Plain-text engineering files
# # # # #
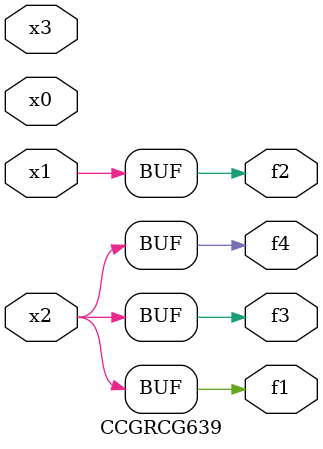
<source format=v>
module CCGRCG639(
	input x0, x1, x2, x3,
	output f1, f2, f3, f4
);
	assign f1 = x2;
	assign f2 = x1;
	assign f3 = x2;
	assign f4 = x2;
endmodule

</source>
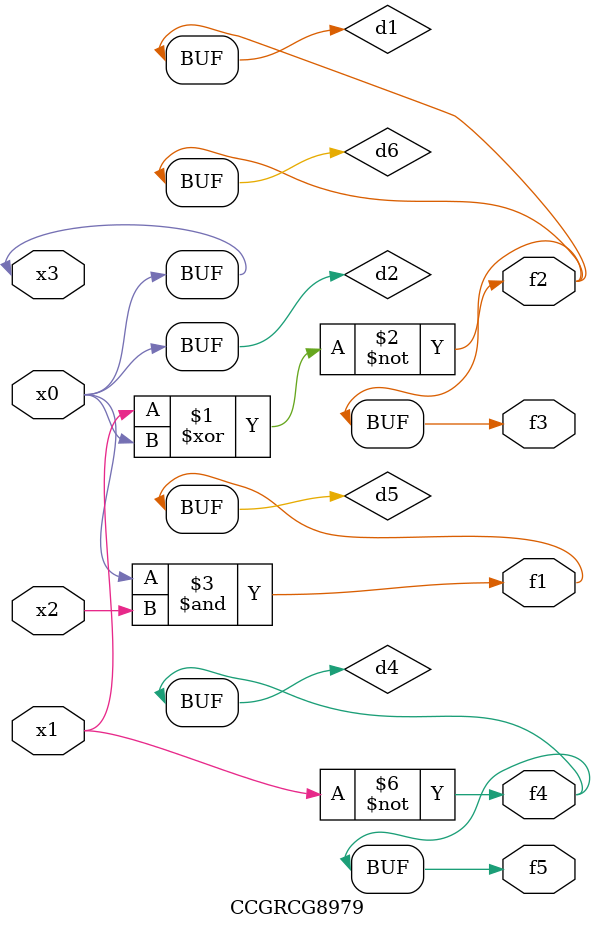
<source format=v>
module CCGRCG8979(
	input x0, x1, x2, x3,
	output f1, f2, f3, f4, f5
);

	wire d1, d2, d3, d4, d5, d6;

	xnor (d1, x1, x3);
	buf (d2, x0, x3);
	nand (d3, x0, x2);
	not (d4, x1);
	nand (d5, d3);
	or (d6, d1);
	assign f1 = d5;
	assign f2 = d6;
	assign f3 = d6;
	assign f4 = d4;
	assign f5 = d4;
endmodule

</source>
# # # # #
**TASK DIRECTIONS**
Going through the entries above line by line, work out how many lines include the word "output". Only the number is required.

**RESPONSE**
2